Now, Lady A (the band) are digging themselves an even deeper grave by suing Lady A (the singer). But, hey! At least their original band name isn't racist anymore.
"Today we are sad to share that our sincere hope to join together with Anita White in unity and common purpose has ended," Lady A (the band) said in a statement to CBS News. "She and her team have demanded a $10 million payment, so reluctantly we have come to the conclusion that we need to ask a court to affirm our right to continue to use the name Lady A, a trademark we have held for many years."
According to the lawsuit, Lady A (the band) had been using that nickname in tandem with their original name, Lady Antebellum, since as early as 2006, and it became an official trademark for the band in 2011. The lawsuit also reads that "prior to 2020, White did not challenge, in any way, Plaintiffs' open, obvious, and widespread nationwide and international use of the Lady A mark as a source indicator."
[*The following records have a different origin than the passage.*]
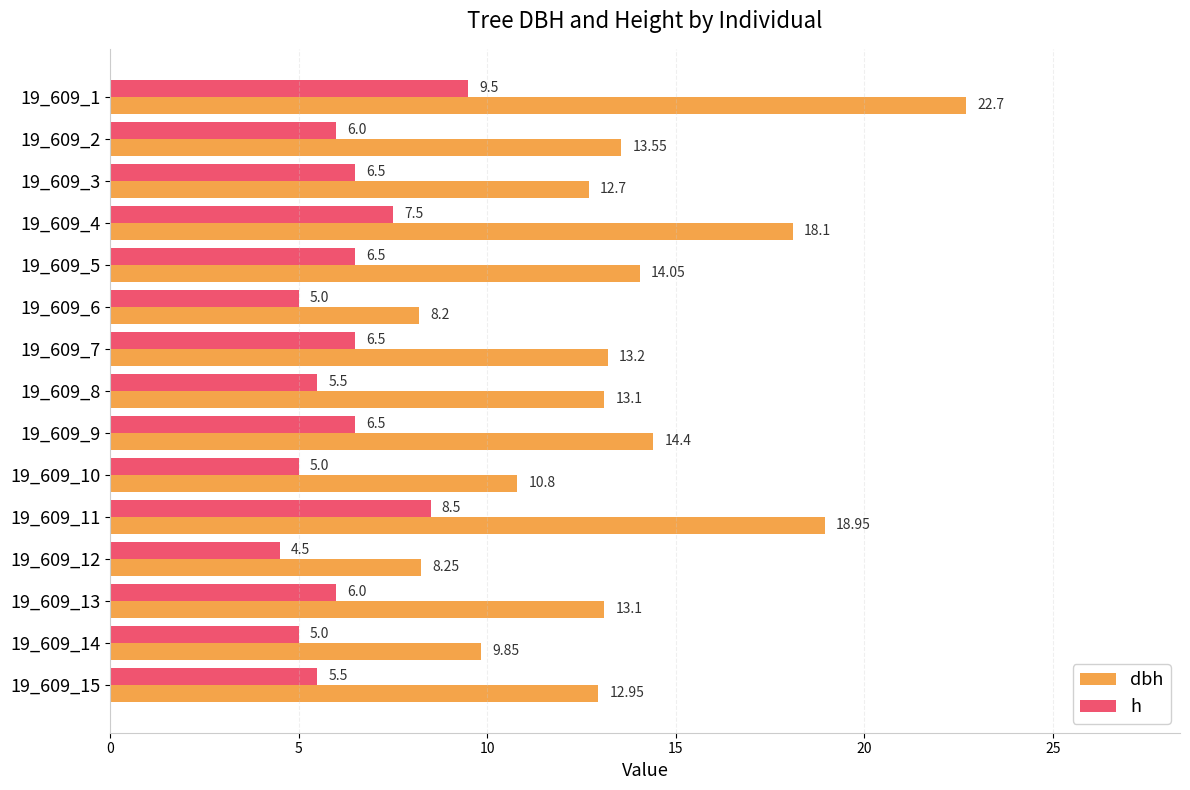

Which series has the largest total across all categories?

dbh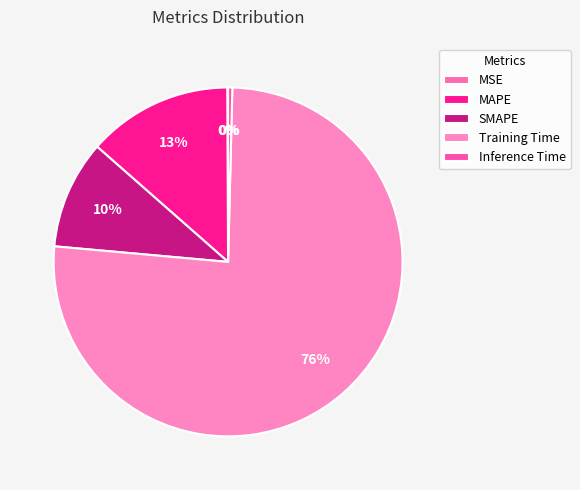

Is the sum of Training Time and SMAPE greater than half?

Yes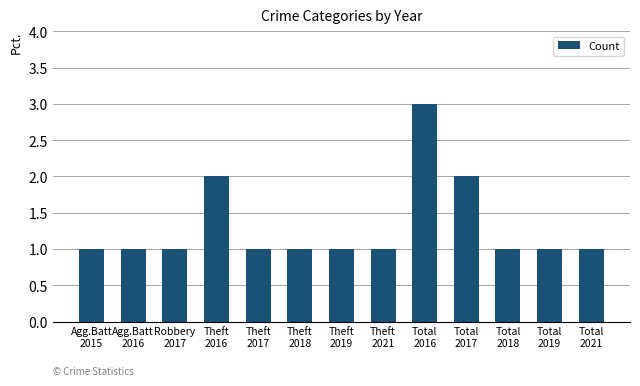

What is the value of the 5th bar from the left?

1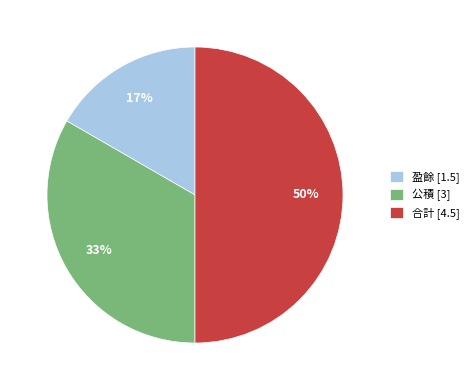

Is the sum of 盈餘 [1.5] and 合計 [4.5] greater than half?

Yes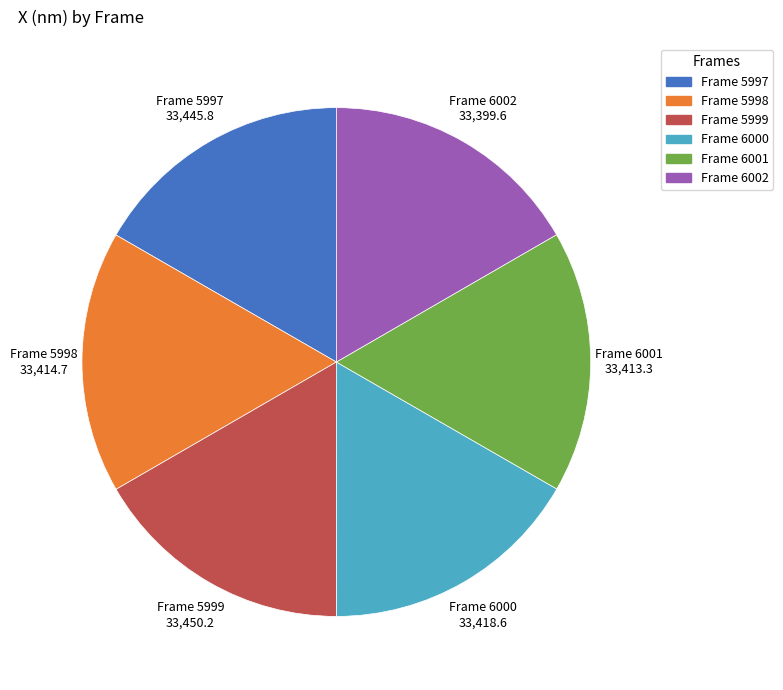

Is there any slice that represents more than half of the pie?

No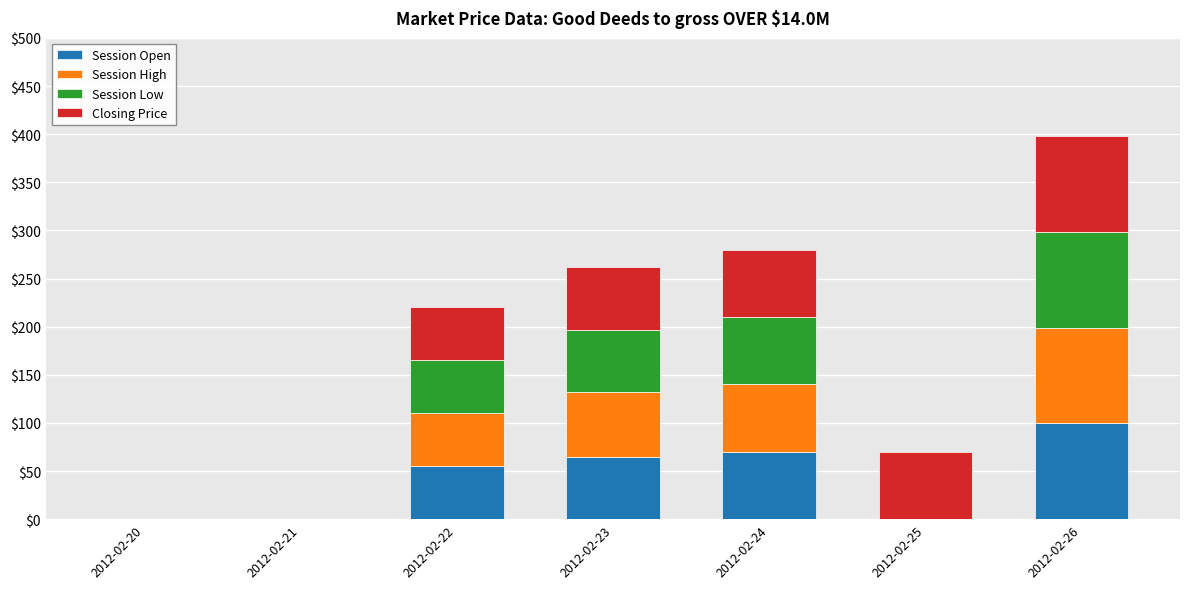

What are all the series names shown in the legend?

Session Open, Session High, Session Low, Closing Price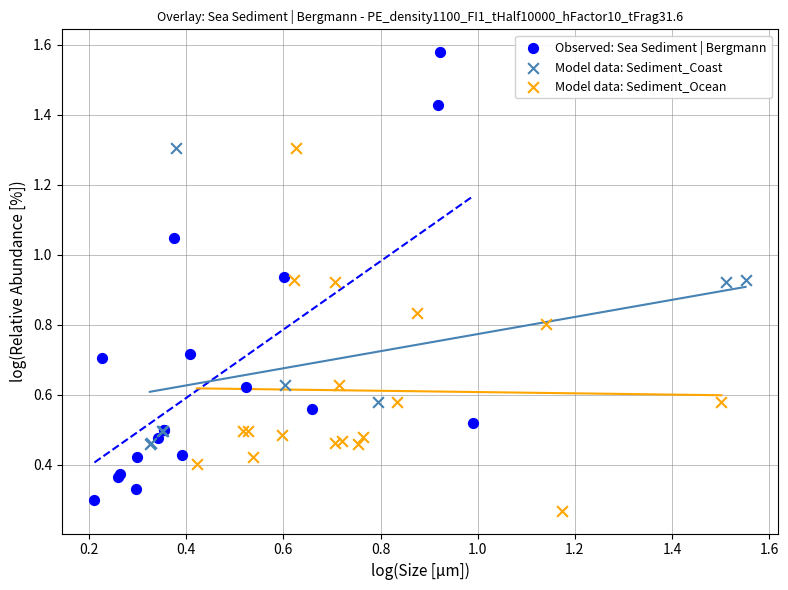

Which series has the largest Y range (max minus min)?

Observed: Sea Sediment | Bergmann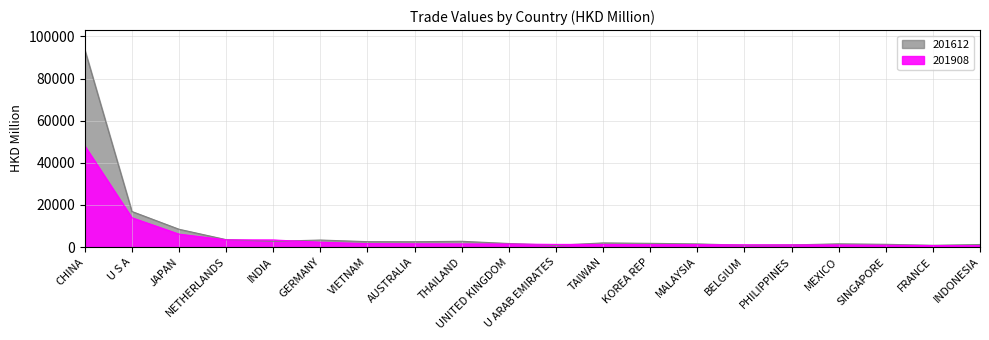

What value does the 201908 series have at JAPAN?

6111.0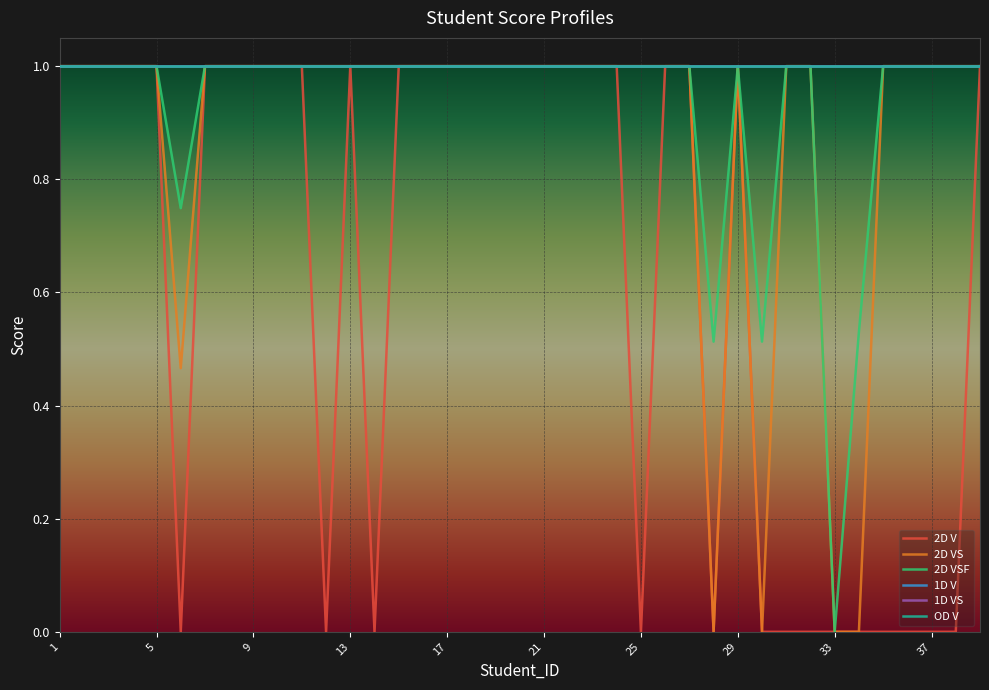

True or false: 1D VS and 2D VSF intersect in this chart.

False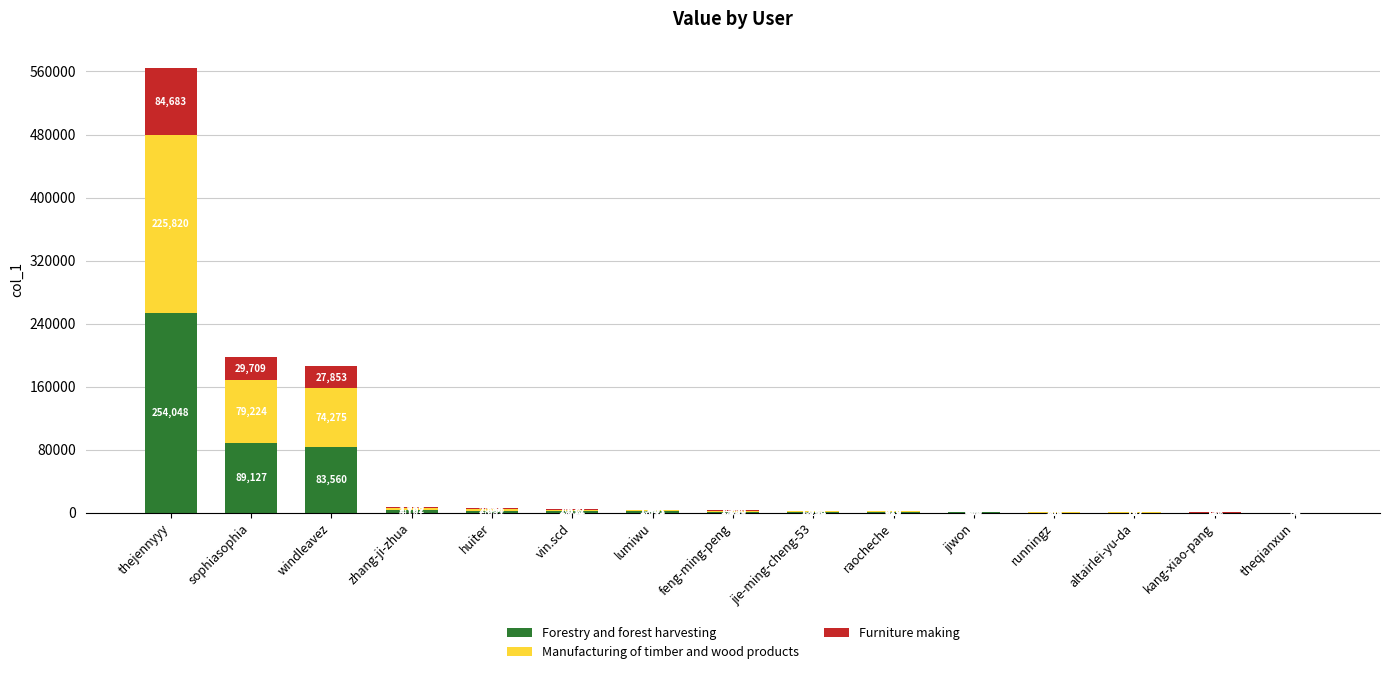

The value of Forestry and forest harvesting at runningz is 301.5. True or false?

True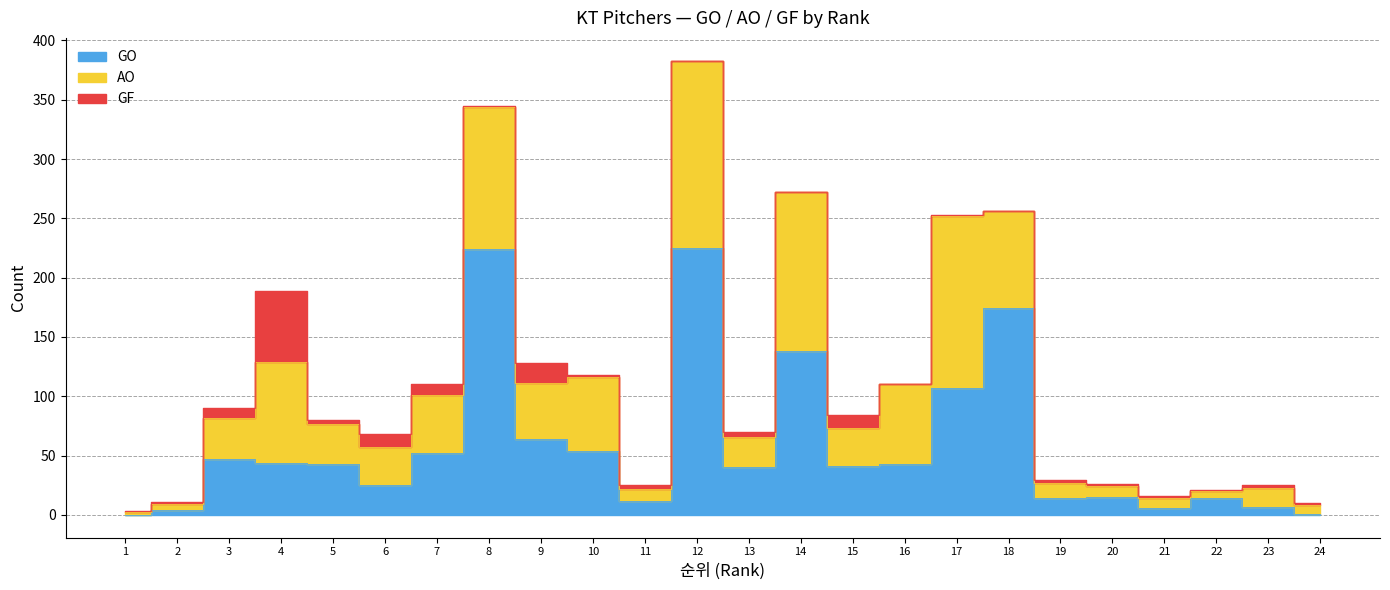

Does the chart display data point markers on the line(s)?

No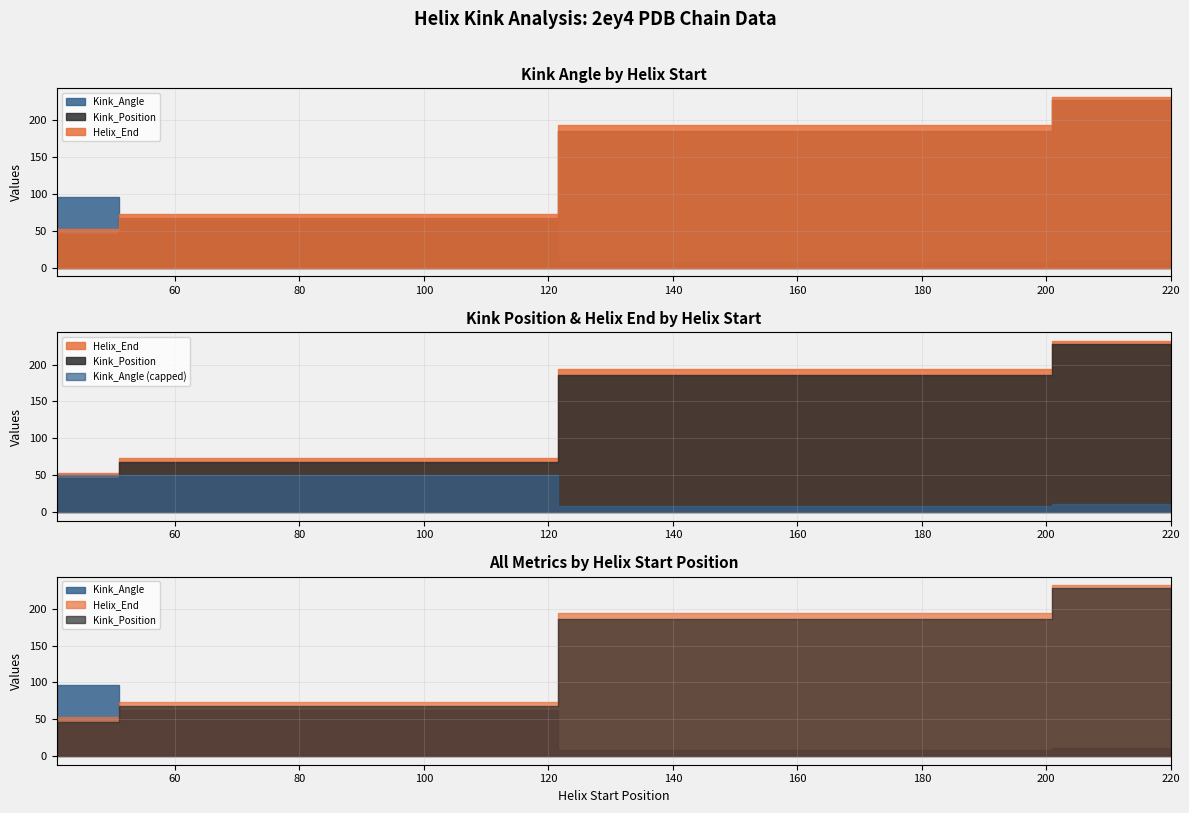

What is the average value of the Kink_Angle series?

63.4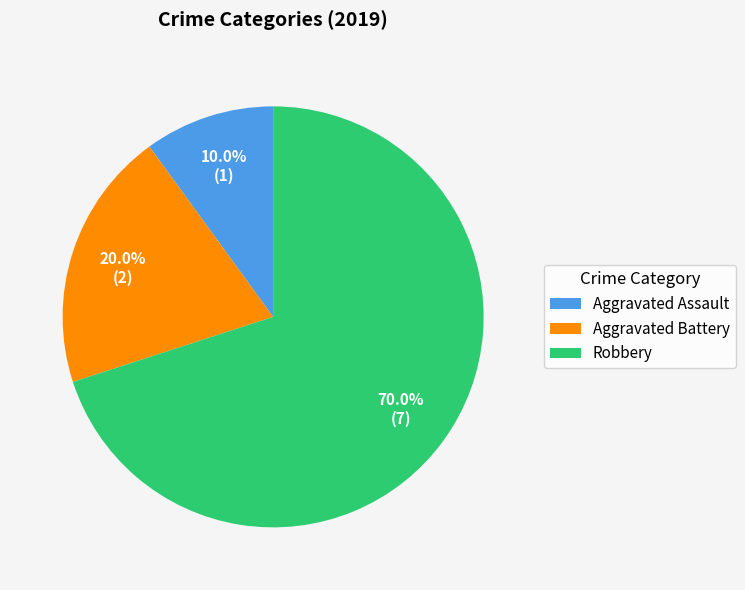

Which slice is the smallest?

Aggravated Assault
The suit says Lady A (the singer) has identified as that name since 2010, although she told Rolling Stone she's been using the stage name for 20 years, adding: "It's an opportunity for them to pretend they're not racist or pretend this means something to them. If it did, they would've done some research. And I'm not happy about that. You found me on Spotify easily—why couldn't they?"
Although Lady A (the band) and Lady A (the singer) have seemingly been in a constructive discussion over their shared name, the singer's ultimate opinion is that this is an issue of "white privilege."
No Weapon formed against me shall prosper #LadyABluesSoulFunkGospelArtist #TheRealLadyA https://t.co/KBYGnlw6Lw— Lady A (@Lady A)1594250961.0
Under a trademark coexistence agreement, it is possible for two artists to share a trademark so long as the artists in question don't interfere with each others' enterprises; for example, two singer-songwriters can both be known as Alex G because they access different markets. The Lady A debacle could possibly fall under this agreement, if both the band and the singer comply.
But, as Lady A (the singer) pointed out, Lady A (the band)'s decision to sue their namesake is indicative of their white privilege. From the start, the band's choice to change their name was met with a debate over whether or not it was actually constructive in achieving racial justice.
The world "antebellum" literally means "before the war," but it has since come to be most often associated with the Civil War; for example, the Antebellum South describes the period from the late 18th century to the end of the Civil War, when the southern United States depended on and profited off of slavery.
Due to the racist undertones of the word "antebellum" and the recent spark in Black Lives Matter activism, Lady A (the band) shortened their name—although we all still know what the word stands for. Though the band claimed the word "antebellum" was referencing the style of architecture of the home where they took their first band photos, to use the word at all was a gross move. To then adopt a Black artists' name as your own without doing your research and sue that artist is incredibly backwards logic.
Though it's understandable why Lady A (the band) would feel such a strong attachment to the name, perhaps they'd be better off changing their name entirely. Considering the fact that their only other statement regarding the Black Lives Matter movement was a photo of a Martin Luther King, Jr. quote (and no mention of Black Lives Matter at all), it seems clear that Lady A (the band) aren't set on achieving racial justice or effecting any real change—this legal battle is just an attempt at self-preservation.